For me, the music might be this. “Make Our Garden Grow” from Bernstein’s “Candide,” makes me cry, but feel good. I like that this particular clip is for a tribute to Bernstein and that he is visibly moved by it.
I so enjoyed that clip, Merril. I’d love to know who the singers were. Your clip led me to other Bernstein clips, which led to his “Greatest 5 minute music lesson ever”. Something like that. Excellent.
If only the garden growers and the wood splitters of the world were as vocal as the fear mongerers. .
I’m glad you and Marian both enjoyed the clip, and I agree with both of you. If only!
It was quite a gala at Tanglewood (I Googled it), and the two main performers in that clip were soprano Dame Upshaw and tenor Jerry Hadley. http://www.nytimes.com/1988/08/26/arts/birthday-party-for-a-70-year-old-prodigy.html?pagewanted=all
Janet, I played Fur Elise as my last recital piece. 🙂 How great is it when one idea sparks another.
Merril, I was moved by the Bernstein piece too, both the rendition and his visible reaction.
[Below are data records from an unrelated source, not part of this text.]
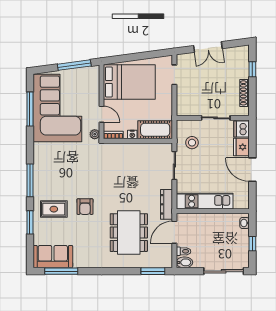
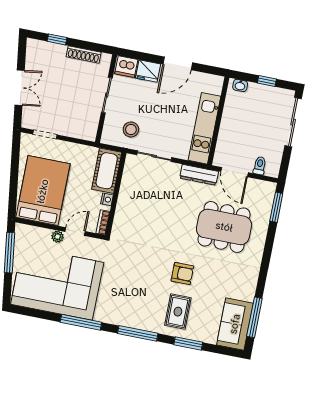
window: (30, 109) -> (81, 322), moved
plant: (95, 134) -> (57, 237), moved
bidet: (184, 262) -> (273, 167), removed

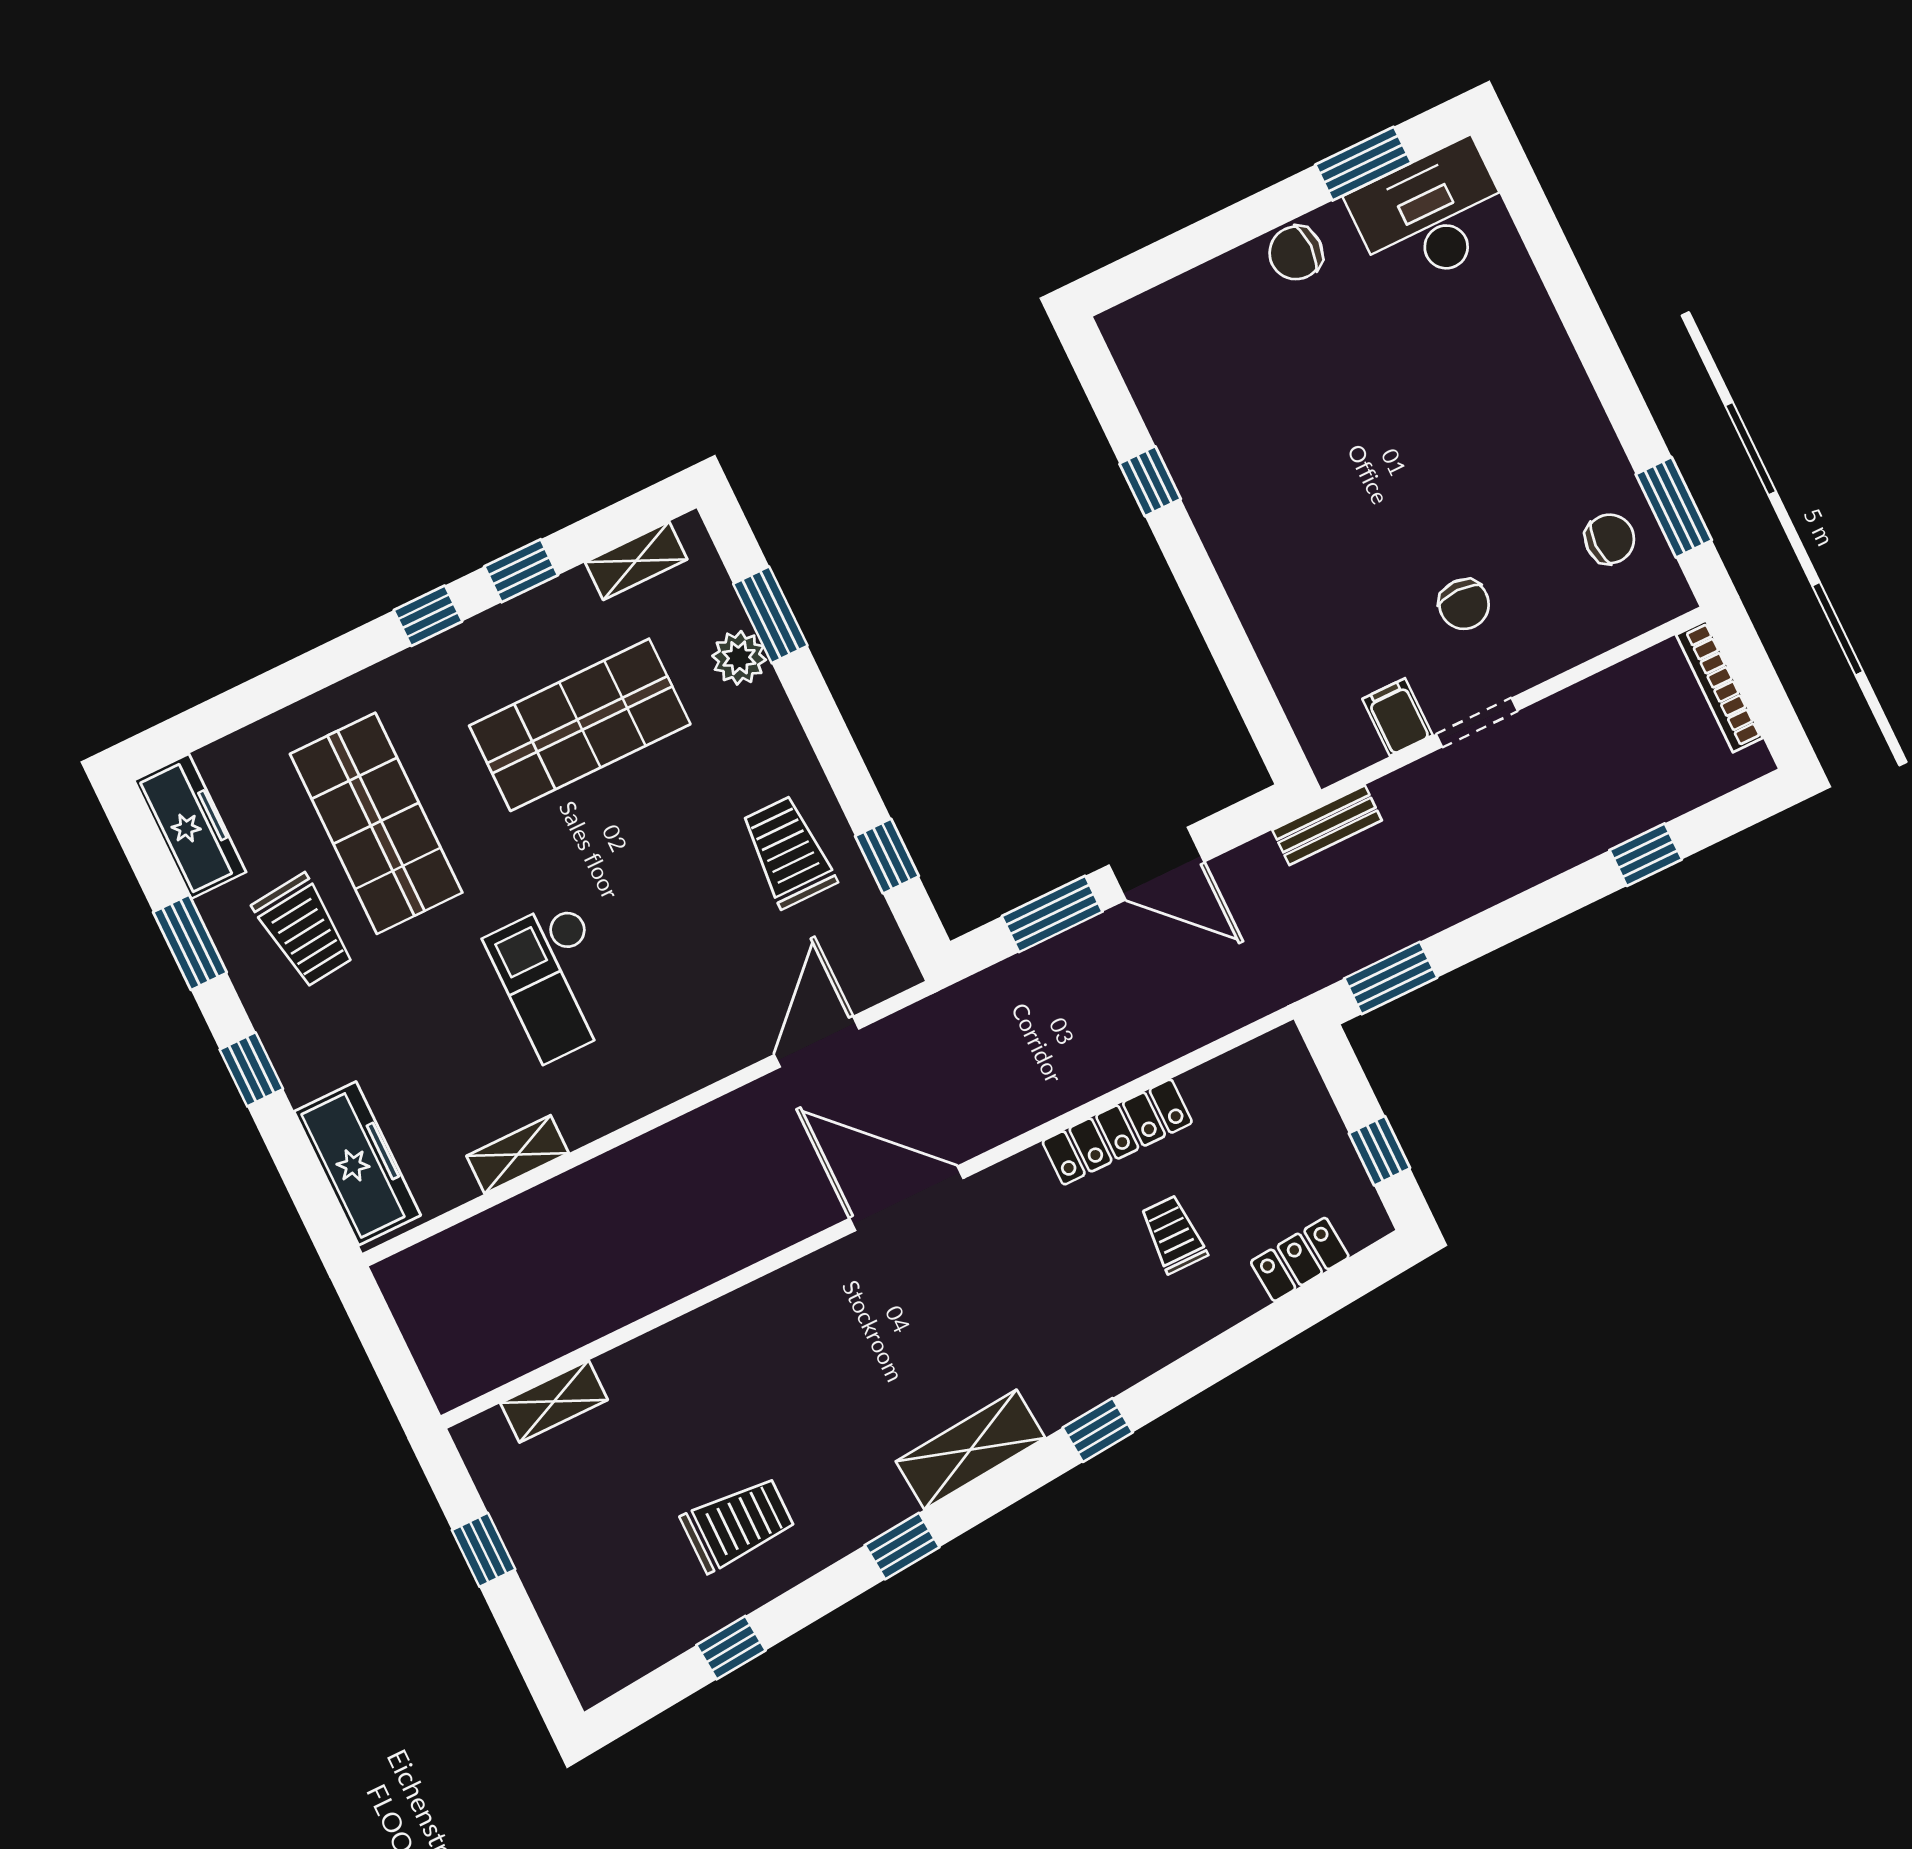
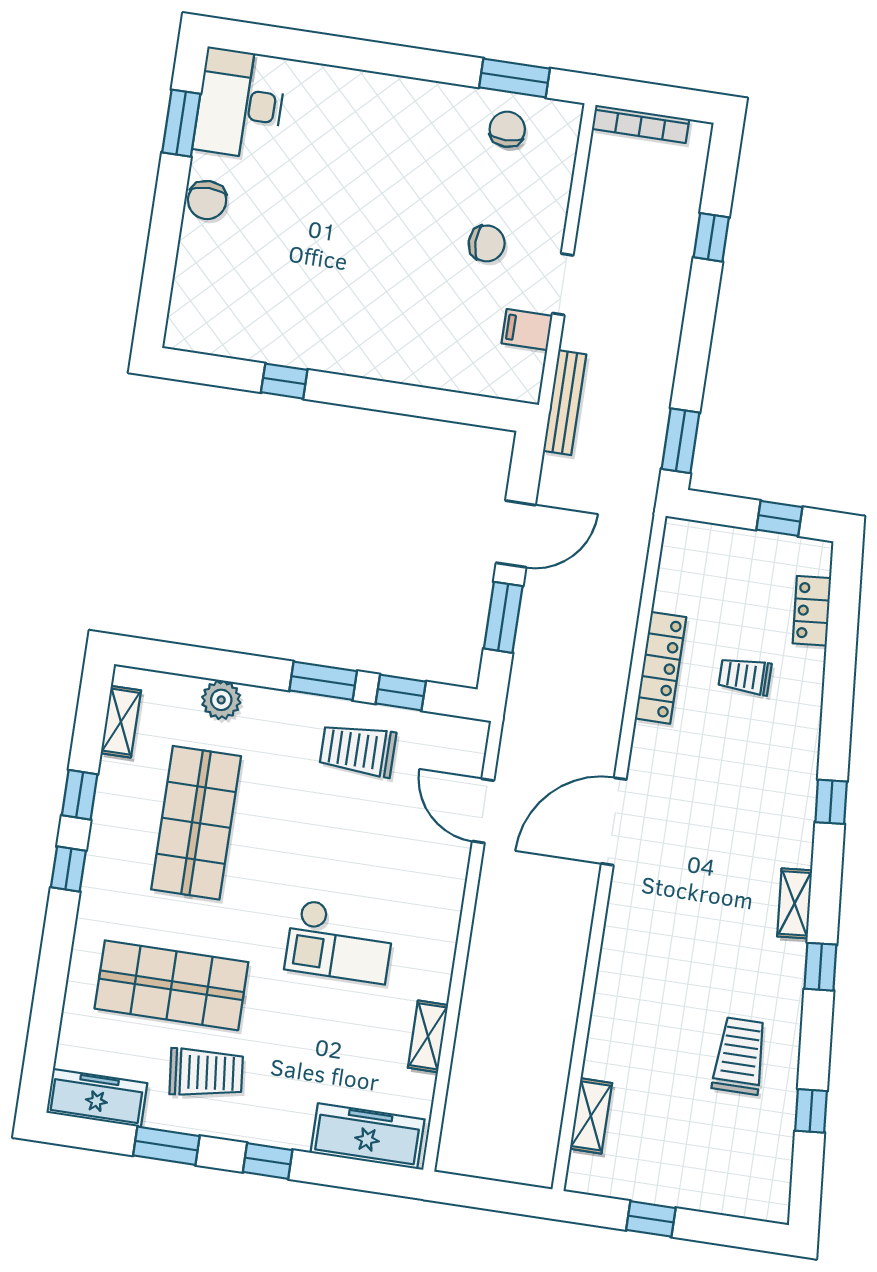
window: (770, 615) -> (323, 681), moved
bench: (1327, 825) -> (565, 403), width x1.36
shelving: (970, 1450) -> (795, 903), width x0.67, depth x0.75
Art makes us human, I think. And we can express opposing viewpoints and be heard without resorting to inflammatory rhetoric – or worse, violence.
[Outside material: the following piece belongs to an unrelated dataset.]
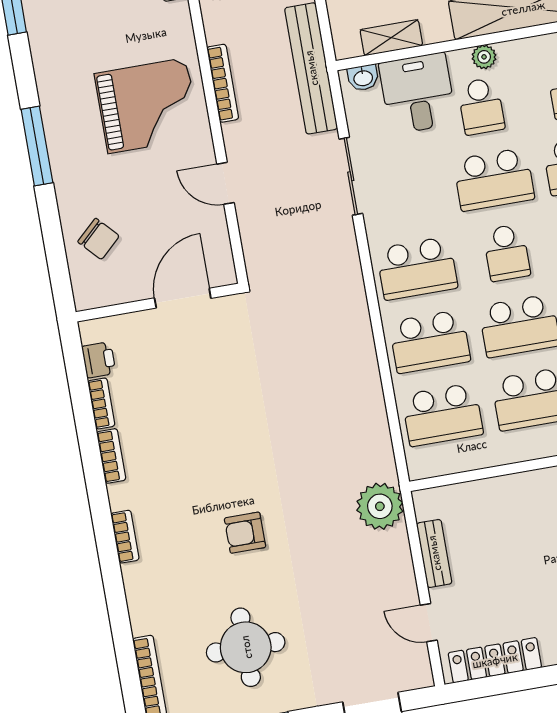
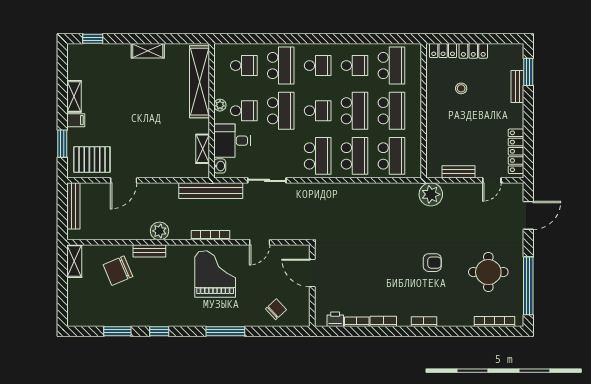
armchair: (245, 533) -> (432, 263), turned -90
So how did you think Valentina did, Marian? I remember playing it too. But never like she does.
The post contained a pertinent but brief poem from Ezra Pound for a short time. But I felt it was overkill. Maybe I’ll use it next week.
Thanks for stopping.
Well, there is no contest between Valentina and me. But then I wasn’t wearing a long, red gown either – ha!
Joan Z. Rough
Last week I posted the following quote on my Facebook page: “Music is what feelings sound like.”
Thanks so much for all the wise words posted here. My breaking heart feels better.
That was a great quote, too, Joan. I’ve often wondered which comes first? Do you choose the music to fit the feeling you’re having at the time? Or do you begin to feel what the music conveys? I think I want to start with #1, But it’s more often I fall into #2.
Oh, Janet, I’ve also become acutely aware that much of what is happening in our world is fear-based. The collective grief ripples throughout the world and touches us all deeply. To think about those desperate families being turned away is too much to bear and adds to the grief. One can only hope that sanity and compassion will overrule the fear in time. The music helps. Thanks
Music does help. Thanks for checking in, Kathy. Always good to have you.